• DIRECTIONS: When counting, include every line of the data that holds "bloating", then state the total alone.

Source data:
*** Begin section ***

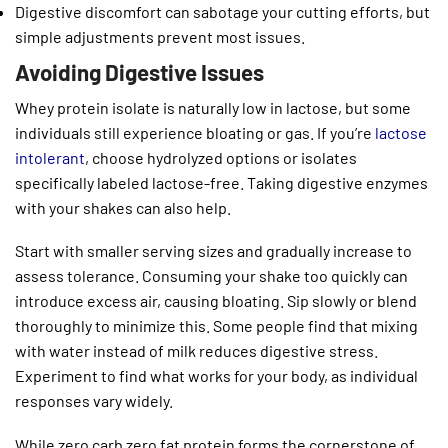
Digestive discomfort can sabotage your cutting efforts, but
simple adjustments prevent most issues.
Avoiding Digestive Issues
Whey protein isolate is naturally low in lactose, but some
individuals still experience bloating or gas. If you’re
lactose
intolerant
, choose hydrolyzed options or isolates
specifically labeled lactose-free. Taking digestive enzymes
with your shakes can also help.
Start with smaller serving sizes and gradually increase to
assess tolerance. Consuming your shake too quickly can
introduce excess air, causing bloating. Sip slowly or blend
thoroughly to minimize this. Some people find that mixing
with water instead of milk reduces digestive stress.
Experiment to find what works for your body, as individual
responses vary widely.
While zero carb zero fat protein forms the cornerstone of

*** End section ***
*** Begin section ***

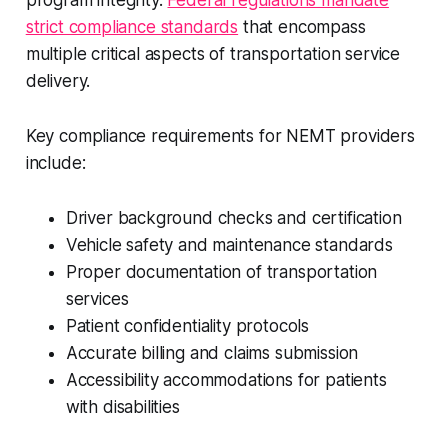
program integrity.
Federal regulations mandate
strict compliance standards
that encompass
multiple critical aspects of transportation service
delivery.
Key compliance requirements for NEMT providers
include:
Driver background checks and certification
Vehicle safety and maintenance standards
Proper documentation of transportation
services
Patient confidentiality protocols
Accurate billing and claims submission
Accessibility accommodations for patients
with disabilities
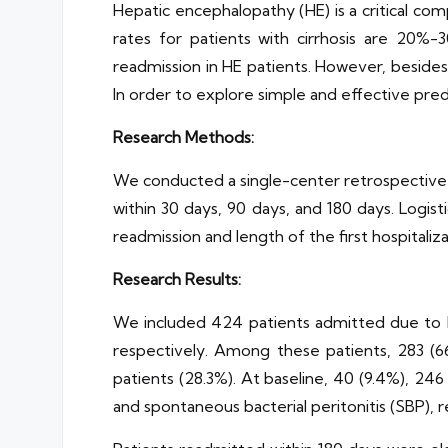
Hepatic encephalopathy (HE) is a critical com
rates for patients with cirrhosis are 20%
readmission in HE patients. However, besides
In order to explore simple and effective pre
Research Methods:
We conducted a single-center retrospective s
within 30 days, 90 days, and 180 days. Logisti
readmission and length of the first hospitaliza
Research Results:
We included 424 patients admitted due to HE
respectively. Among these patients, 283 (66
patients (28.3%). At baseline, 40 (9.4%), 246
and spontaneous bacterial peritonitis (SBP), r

*** End section ***
*** Begin section ***

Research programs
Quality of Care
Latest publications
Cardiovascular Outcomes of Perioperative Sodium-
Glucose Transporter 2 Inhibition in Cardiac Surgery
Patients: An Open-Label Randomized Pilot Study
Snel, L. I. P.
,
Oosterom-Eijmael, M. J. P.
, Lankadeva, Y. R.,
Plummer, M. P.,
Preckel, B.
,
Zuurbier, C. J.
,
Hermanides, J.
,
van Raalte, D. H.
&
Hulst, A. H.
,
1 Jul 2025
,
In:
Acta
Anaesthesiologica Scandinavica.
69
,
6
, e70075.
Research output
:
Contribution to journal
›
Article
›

*** End section ***

• EXERCISE RESULT: 2